On April 3, sixteen civil society organizations, including Georgian Democracy Initiative, Transparency International Georgia, Open Society Georgia Foundation and Institute for Development of Freedom of Information have slammed the process of appointment of a Constitutional Court justice amid the state of emergency as “unacceptable.”
CSOs say the top court failed to appoint a new judge within the timeframe envisaged by the law. The new justice should have been selected in November.

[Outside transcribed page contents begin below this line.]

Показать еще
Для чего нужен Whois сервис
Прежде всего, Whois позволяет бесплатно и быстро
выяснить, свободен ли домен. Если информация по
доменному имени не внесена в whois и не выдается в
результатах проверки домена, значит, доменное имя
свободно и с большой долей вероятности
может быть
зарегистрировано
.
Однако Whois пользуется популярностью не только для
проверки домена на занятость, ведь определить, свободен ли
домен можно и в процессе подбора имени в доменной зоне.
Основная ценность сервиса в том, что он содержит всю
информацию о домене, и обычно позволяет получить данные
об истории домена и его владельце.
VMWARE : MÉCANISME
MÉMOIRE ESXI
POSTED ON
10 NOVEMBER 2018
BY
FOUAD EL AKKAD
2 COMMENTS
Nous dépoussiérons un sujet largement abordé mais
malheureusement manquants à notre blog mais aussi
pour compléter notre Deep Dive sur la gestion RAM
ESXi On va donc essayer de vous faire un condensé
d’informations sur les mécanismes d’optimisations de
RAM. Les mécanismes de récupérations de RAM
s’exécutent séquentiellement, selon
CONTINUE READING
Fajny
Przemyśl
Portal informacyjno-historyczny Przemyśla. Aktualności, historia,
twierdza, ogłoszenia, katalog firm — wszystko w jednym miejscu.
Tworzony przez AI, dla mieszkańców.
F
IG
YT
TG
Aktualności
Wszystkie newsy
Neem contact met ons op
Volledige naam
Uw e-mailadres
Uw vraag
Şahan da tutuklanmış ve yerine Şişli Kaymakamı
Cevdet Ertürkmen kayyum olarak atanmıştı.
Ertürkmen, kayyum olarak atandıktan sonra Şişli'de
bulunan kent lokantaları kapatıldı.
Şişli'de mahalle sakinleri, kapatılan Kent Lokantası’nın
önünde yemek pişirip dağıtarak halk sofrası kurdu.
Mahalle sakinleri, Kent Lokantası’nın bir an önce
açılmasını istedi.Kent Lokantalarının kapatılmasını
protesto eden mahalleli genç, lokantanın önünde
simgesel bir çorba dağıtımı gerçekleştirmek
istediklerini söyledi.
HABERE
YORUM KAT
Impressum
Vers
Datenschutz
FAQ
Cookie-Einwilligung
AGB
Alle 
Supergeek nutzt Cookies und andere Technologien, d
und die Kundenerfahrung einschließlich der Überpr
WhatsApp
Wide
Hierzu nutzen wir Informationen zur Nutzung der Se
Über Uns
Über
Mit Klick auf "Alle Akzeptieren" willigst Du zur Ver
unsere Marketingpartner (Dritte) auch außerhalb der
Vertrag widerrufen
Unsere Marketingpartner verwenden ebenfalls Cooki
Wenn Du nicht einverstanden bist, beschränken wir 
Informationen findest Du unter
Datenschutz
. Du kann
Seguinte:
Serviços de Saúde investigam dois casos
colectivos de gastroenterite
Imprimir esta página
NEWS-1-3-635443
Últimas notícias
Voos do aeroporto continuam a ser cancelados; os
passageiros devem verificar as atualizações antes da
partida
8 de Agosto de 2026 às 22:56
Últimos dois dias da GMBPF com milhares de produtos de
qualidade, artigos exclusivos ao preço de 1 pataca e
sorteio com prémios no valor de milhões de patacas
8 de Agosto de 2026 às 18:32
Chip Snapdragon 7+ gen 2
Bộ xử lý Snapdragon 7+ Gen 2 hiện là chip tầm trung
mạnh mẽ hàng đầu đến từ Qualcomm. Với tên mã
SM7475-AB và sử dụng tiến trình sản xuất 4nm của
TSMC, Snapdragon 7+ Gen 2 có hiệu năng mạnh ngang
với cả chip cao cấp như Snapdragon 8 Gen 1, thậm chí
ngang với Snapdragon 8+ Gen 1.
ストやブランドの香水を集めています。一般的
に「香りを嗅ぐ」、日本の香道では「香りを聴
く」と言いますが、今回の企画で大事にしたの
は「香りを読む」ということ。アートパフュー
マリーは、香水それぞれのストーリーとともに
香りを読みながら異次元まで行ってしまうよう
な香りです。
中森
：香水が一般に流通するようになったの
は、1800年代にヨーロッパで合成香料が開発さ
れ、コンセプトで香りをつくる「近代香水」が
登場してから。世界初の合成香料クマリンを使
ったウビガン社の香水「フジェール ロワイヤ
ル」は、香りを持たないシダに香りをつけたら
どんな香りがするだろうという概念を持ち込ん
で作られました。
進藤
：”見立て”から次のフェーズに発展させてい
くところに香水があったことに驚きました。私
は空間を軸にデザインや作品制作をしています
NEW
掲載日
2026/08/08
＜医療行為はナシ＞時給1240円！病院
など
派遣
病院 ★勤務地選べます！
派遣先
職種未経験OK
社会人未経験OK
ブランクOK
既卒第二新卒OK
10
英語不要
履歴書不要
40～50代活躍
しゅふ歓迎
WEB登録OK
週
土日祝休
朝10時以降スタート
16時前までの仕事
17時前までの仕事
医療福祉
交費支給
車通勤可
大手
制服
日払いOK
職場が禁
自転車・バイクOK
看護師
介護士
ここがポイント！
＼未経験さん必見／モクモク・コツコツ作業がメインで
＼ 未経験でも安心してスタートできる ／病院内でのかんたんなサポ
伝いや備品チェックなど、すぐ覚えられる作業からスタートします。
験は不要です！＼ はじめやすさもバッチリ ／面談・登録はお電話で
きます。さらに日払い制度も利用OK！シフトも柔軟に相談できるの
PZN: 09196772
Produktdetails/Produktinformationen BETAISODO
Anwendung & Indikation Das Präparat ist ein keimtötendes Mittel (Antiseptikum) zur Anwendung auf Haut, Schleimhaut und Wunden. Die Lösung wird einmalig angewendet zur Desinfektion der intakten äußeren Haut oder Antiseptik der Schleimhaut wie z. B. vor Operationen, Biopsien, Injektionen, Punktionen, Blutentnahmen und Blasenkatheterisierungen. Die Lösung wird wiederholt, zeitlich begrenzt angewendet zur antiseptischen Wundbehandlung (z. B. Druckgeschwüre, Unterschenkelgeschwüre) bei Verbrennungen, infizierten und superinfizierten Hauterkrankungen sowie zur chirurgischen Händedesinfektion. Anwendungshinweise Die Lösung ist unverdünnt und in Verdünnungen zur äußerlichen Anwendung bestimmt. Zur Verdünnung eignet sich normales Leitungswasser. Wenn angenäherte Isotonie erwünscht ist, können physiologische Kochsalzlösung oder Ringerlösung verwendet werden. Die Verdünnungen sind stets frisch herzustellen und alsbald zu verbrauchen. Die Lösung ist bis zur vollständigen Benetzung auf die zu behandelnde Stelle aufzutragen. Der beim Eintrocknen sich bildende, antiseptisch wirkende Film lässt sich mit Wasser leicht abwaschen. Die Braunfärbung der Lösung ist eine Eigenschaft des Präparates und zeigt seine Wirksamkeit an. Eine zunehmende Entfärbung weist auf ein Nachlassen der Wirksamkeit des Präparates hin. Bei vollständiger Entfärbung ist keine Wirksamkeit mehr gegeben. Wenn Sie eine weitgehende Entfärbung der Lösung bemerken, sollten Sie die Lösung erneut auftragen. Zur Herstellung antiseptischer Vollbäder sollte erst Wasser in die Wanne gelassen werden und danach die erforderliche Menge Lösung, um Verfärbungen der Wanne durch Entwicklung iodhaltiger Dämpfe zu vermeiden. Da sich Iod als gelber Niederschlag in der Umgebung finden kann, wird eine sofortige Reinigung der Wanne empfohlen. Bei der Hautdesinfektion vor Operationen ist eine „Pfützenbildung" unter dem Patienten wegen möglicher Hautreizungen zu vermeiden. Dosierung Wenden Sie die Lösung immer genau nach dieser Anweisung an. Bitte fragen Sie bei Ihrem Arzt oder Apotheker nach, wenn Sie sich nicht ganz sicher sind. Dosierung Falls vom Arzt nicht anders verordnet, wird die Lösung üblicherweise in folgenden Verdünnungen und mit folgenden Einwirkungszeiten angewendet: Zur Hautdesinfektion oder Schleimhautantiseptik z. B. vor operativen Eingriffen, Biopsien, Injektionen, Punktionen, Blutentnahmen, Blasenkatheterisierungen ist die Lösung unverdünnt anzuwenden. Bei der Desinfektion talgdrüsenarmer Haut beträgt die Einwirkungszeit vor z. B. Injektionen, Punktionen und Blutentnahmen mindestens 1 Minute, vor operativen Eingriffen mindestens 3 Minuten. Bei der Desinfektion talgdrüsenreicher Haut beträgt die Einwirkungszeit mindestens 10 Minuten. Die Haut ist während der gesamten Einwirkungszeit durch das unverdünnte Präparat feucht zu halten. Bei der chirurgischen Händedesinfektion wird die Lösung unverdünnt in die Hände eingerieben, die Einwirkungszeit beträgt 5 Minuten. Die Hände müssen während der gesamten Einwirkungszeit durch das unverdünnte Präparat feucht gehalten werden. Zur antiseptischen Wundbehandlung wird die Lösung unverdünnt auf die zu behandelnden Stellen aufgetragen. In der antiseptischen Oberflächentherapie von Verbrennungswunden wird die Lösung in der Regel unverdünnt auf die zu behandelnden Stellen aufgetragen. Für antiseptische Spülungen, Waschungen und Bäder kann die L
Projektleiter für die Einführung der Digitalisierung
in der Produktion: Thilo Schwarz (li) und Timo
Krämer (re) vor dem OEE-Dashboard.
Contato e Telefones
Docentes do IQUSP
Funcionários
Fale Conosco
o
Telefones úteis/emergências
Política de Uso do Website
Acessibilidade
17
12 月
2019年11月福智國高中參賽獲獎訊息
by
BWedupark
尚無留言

- GYLA Calls on Top Court to Suspend Selection of Constitutional Court Justice during State of Emergency
The Supreme Court’s Plenum, responsible for making an appointment, initially planned to hold a session on March 31. The move was then promptly condemned by the CSOs, finding it unacceptable to hold a session during pandemic emergency.
Georgia declared state of emergency amid COVID-19 pandemic on March 21 for a term of one month.
The Supreme Court then released a statement, noting that the session was postponed due to technical reasons. The Plenum was rescheduled for April 3.
CSOs suspect that by convening the Plenum session to solve the issue during the state of emergency, the Supreme Court aims at avoiding public oversight.
The signatory organizations called on the Supreme Court’s Plenum not to appoint the Constitutional Court justice before the end of the state of emergency.
The CSOs said that “while the Constitutional Court still maintains public trust and authority, the appointment of a judge in these circumstances and beyond the closed doors will have a negative impact on the reputation of the appointed judge and the entire Constitutional Court.”
According to the law, a new justice should be appointed no earlier than one month and no later than 10 days prior to the end of term of an incumbent justice. 2/3 of votes are needed to select a candidate.